# WORK TO BE COMPLETED
Copy out the data word for word, without any of its pictures.

# INFORMATION GIVEN
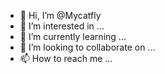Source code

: - 👋 Hi, I’m @Mycatfly
- 👀 I’m interested in ...
- 🌱 I’m currently learning ...
- 💞️ I’m looking to collaborate on ...
- 📫 How to reach me ...

<!---
Mycatfly/Mycatfly is a ✨ special ✨ repository because its `README.md` (this file) appears on your GitHub profile.
You can click the Preview link to take a look at your changes.
--->
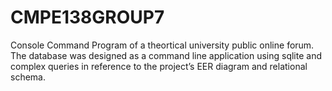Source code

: # CMPE138GROUP7
Console Command Program of a theortical university public online forum. The database was designed as a command line application using sqlite and complex queries in reference to the project’s EER diagram and relational schema. 
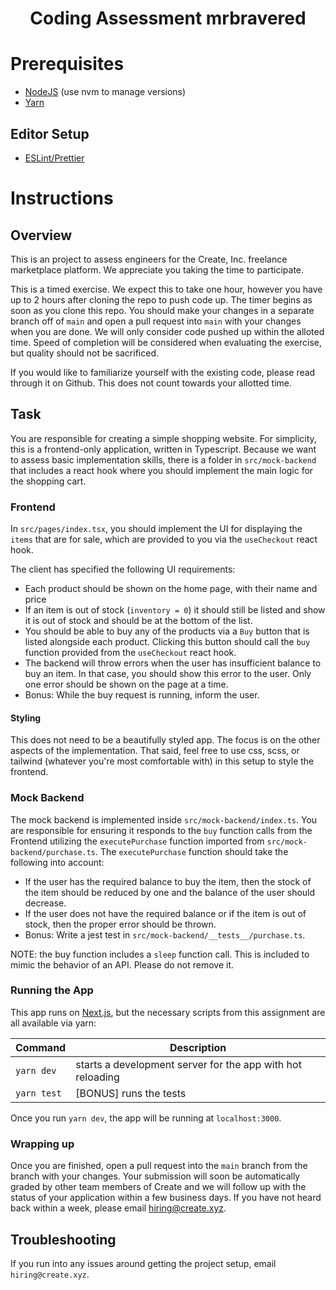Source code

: <h1 align="center">Coding Assessment mrbravered</h1>

# Prerequisites

- [NodeJS](https://nodejs.org/en/) (use nvm to manage versions)
- [Yarn](https://yarnpkg.com/getting-started/install)

## Editor Setup
- [ESLint/Prettier](https://eslint.org/docs/user-guide/integrations#editors)

# Instructions

## Overview

This is an project to assess engineers for the Create, Inc. freelance marketplace platform. We appreciate you taking the time to participate.

This is a timed exercise. We expect this to take one hour, however you have up to 2 hours after cloning the repo to push code up. The timer begins as soon as you clone this repo. You should make your changes in a separate branch off of `main` and open a pull request into `main` with your changes when you are done. We will only consider code pushed up within the alloted time. Speed of completion will be considered when evaluating the exercise, but quality should not be sacrificed.

If you would like to familiarize yourself with the existing code, please read through it on Github. This does not count towards your allotted time.

## Task

You are responsible for creating a simple shopping website. For simplicity, this is a frontend-only application, written in Typescript. Because we want to assess basic implementation skills, there is a folder in `src/mock-backend` that includes a react hook where you should implement the main logic for the shopping cart.

### Frontend

In `src/pages/index.tsx`, you should implement the UI for displaying the `items` that are for sale, which are provided to you via the `useCheckout` react hook.

The client has specified the following UI requirements:

- Each product should be shown on the home page, with their name and price
- If an item is out of stock (`inventory = 0`) it should still be listed and show it is out of stock and should be at the bottom of the list.
- You should be able to buy any of the products via a `Buy` button that is listed alongside each product. Clicking this button should call the `buy` function provided from the `useCheckout` react hook.
- The backend will throw errors when the user has insufficient balance to buy an item. In that case, you should show this error to the user. Only one error should be shown on the page at a time.
- Bonus: While the buy request is running, inform the user.

#### Styling
This does not need to be a beautifully styled app. The focus is on the other aspects of the implementation. That said, feel free to use css, scss, or tailwind (whatever you're most comfortable with) in this setup to style the frontend.  

### Mock Backend

The mock backend is implemented inside `src/mock-backend/index.ts`. You are responsible for ensuring it responds to the `buy` function calls from the Frontend utilizing the `executePurchase` function imported from `src/mock-backend/purchase.ts`. The `executePurchase` function should take the following into account:

- If the user has the required balance to buy the item, then the stock of the item should be reduced by one and the balance of the user should decrease.
- If the user does not have the required balance or if the item is out of stock, then the proper error should be thrown.
- Bonus: Write a jest test in `src/mock-backend/__tests__/purchase.ts`.

NOTE: the buy function includes a `sleep` function call. This is included to mimic the behavior of an API. Please do not remove it.

### Running the App
This app runs on [Next.js](https://nextjs.org/), but the necessary scripts from this assignment are all available via yarn:

| Command     | Description                                                |
| ----------- | ---------------------------------------------------------- |
| `yarn dev`  | starts a development server for the app with hot reloading |
| `yarn test` | [BONUS] runs the tests                                     |

Once you run `yarn dev`, the app will be running at `localhost:3000`.

### Wrapping up

Once you are finished, open a pull request into the `main` branch from the branch with your changes. Your submission will soon be automatically graded by other team members of Create and we will follow up with the status of your application within a few business days. If you have not heard back within a week, please email hiring@create.xyz.

## Troubleshooting
If you run into any issues around getting the project setup, email `hiring@create.xyz`.


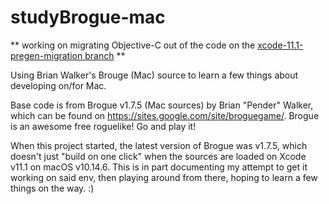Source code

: # studyBrogue-mac

** working on migrating Objective-C out of the code on the [xcode-11.1-pregen-migration branch](https://github.com/tehdarthvid/studyBrogue-mac/tree/xcode-11.1-pregen-migration) **

Using Brian Walker's Brouge (Mac) source to learn a few things about developing on/for Mac.

Base code is from Brogue v1.7.5 (Mac sources) by Brian "Pender" Walker, which can be found on https://sites.google.com/site/broguegame/.
Brogue is an awesome free roguelike! Go and play it!

When this project started, the latest version of Brogue was v1.7.5, which doesn't just "build on one click" when the sources are loaded on Xcode v11.1 on macOS v10.14.6. This is in part documenting my attempt to get it working on said env, then playing around from there, hoping to learn a few things on the way. :)
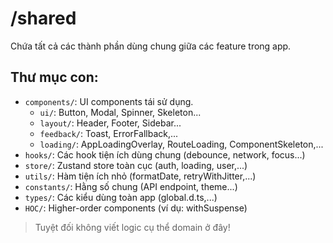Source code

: # /shared

Chứa tất cả các thành phần dùng chung giữa các feature trong app.

## Thư mục con:
- `components/`: UI components tái sử dụng.
    - `ui/`: Button, Modal, Spinner, Skeleton...
    - `layout/`: Header, Footer, Sidebar...
    - `feedback/`: Toast, ErrorFallback,...
    - `loading/`: AppLoadingOverlay, RouteLoading, ComponentSkeleton,...
- `hooks/`: Các hook tiện ích dùng chung (debounce, network, focus...)
- `store/`: Zustand store toàn cục (auth, loading, user,...)
- `utils/`: Hàm tiện ích nhỏ (formatDate, retryWithJitter,...)
- `constants/`: Hằng số chung (API endpoint, theme...)
- `types/`: Các kiểu dùng toàn app (global.d.ts,...)
- `HOC/`: Higher-order components (ví dụ: withSuspense)

> Tuyệt đối không viết logic cụ thể domain ở đây!
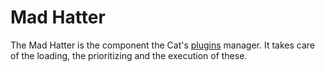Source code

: # Mad Hatter

The Mad Hatter is the component the Cat's [plugins](../plugins/plugin.md) manager.
It takes care of the loading, the prioritizing and the execution of these.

# WRITTEN RESPONSE
Source code

: - 👋 Hi, I’m @Mycatfly
- 👀 I’m interested in ...
- 🌱 I’m currently learning ...
- 💞️ I’m looking to collaborate on ...
- 📫 How to reach me ...

<!---
Mycatfly/Mycatfly is a ✨ special ✨ repository because its `README.md` (this file) appears on your GitHub profile.
You can click the Preview link to take a look at your changes.
--->
Source code

: # CMPE138GROUP7
Console Command Program of a theortical university public online forum. The database was designed as a command line application using sqlite and complex queries in reference to the project’s EER diagram and relational schema. 
Source code

: <h1 align="center">Coding Assessment mrbravered</h1>

# Prerequisites

- [NodeJS](https://nodejs.org/en/) (use nvm to manage versions)
- [Yarn](https://yarnpkg.com/getting-started/install)

## Editor Setup
- [ESLint/Prettier](https://eslint.org/docs/user-guide/integrations#editors)

# Instructions

## Overview

This is an project to assess engineers for the Create, Inc. freelance marketplace platform. We appreciate you taking the time to participate.

This is a timed exercise. We expect this to take one hour, however you have up to 2 hours after cloning the repo to push code up. The timer begins as soon as you clone this repo. You should make your changes in a separate branch off of `main` and open a pull request into `main` with your changes when you are done. We will only consider code pushed up within the alloted time. Speed of completion will be considered when evaluating the exercise, but quality should not be sacrificed.

If you would like to familiarize yourself with the existing code, please read through it on Github. This does not count towards your allotted time.

## Task

You are responsible for creating a simple shopping website. For simplicity, this is a frontend-only application, written in Typescript. Because we want to assess basic implementation skills, there is a folder in `src/mock-backend` that includes a react hook where you should implement the main logic for the shopping cart.

### Frontend

In `src/pages/index.tsx`, you should implement the UI for displaying the `items` that are for sale, which are provided to you via the `useCheckout` react hook.

The client has specified the following UI requirements:

- Each product should be shown on the home page, with their name and price
- If an item is out of stock (`inventory = 0`) it should still be listed and show it is out of stock and should be at the bottom of the list.
- You should be able to buy any of the products via a `Buy` button that is listed alongside each product. Clicking this button should call the `buy` function provided from the `useCheckout` react hook.
- The backend will throw errors when the user has insufficient balance to buy an item. In that case, you should show this error to the user. Only one error should be shown on the page at a time.
- Bonus: While the buy request is running, inform the user.

#### Styling
This does not need to be a beautifully styled app. The focus is on the other aspects of the implementation. That said, feel free to use css, scss, or tailwind (whatever you're most comfortable with) in this setup to style the frontend.  

### Mock Backend

The mock backend is implemented inside `src/mock-backend/index.ts`. You are responsible for ensuring it responds to the `buy` function calls from the Frontend utilizing the `executePurchase` function imported from `src/mock-backend/purchase.ts`. The `executePurchase` function should take the following into account:

- If the user has the required balance to buy the item, then the stock of the item should be reduced by one and the balance of the user should decrease.
- If the user does not have the required balance or if the item is out of stock, then the proper error should be thrown.
- Bonus: Write a jest test in `src/mock-backend/__tests__/purchase.ts`.

NOTE: the buy function includes a `sleep` function call. This is included to mimic the behavior of an API. Please do not remove it.

### Running the App
This app runs on [Next.js](https://nextjs.org/), but the necessary scripts from this assignment are all available via yarn:

| Command     | Description                                                |
| ----------- | ---------------------------------------------------------- |
| `yarn dev`  | starts a development server for the app with hot reloading |
| `yarn test` | [BONUS] runs the tests                                     |

Once you run `yarn dev`, the app will be running at `localhost:3000`.

### Wrapping up

Once you are finished, open a pull request into the `main` branch from the branch with your changes. Your submission will soon be automatically graded by other team members of Create and we will follow up with the status of your application within a few business days. If you have not heard back within a week, please email hiring@create.xyz.

## Troubleshooting
If you run into any issues around getting the project setup, email `hiring@create.xyz`.


Source code

: # studyBrogue-mac

** working on migrating Objective-C out of the code on the [xcode-11.1-pregen-migration branch](https://github.com/tehdarthvid/studyBrogue-mac/tree/xcode-11.1-pregen-migration) **

Using Brian Walker's Brouge (Mac) source to learn a few things about developing on/for Mac.

Base code is from Brogue v1.7.5 (Mac sources) by Brian "Pender" Walker, which can be found on https://sites.google.com/site/broguegame/.
Brogue is an awesome free roguelike! Go and play it!

When this project started, the latest version of Brogue was v1.7.5, which doesn't just "build on one click" when the sources are loaded on Xcode v11.1 on macOS v10.14.6. This is in part documenting my attempt to get it working on said env, then playing around from there, hoping to learn a few things on the way. :)
Source code

: # /shared

Chứa tất cả các thành phần dùng chung giữa các feature trong app.

## Thư mục con:
- `components/`: UI components tái sử dụng.
    - `ui/`: Button, Modal, Spinner, Skeleton...
    - `layout/`: Header, Footer, Sidebar...
    - `feedback/`: Toast, ErrorFallback,...
    - `loading/`: AppLoadingOverlay, RouteLoading, ComponentSkeleton,...
- `hooks/`: Các hook tiện ích dùng chung (debounce, network, focus...)
- `store/`: Zustand store toàn cục (auth, loading, user,...)
- `utils/`: Hàm tiện ích nhỏ (formatDate, retryWithJitter,...)
- `constants/`: Hằng số chung (API endpoint, theme...)
- `types/`: Các kiểu dùng toàn app (global.d.ts,...)
- `HOC/`: Higher-order components (ví dụ: withSuspense)

> Tuyệt đối không viết logic cụ thể domain ở đây!
Source code

: # Mad Hatter

The Mad Hatter is the component the Cat's [plugins](../plugins/plugin.md) manager.
It takes care of the loading, the prioritizing and the execution of these.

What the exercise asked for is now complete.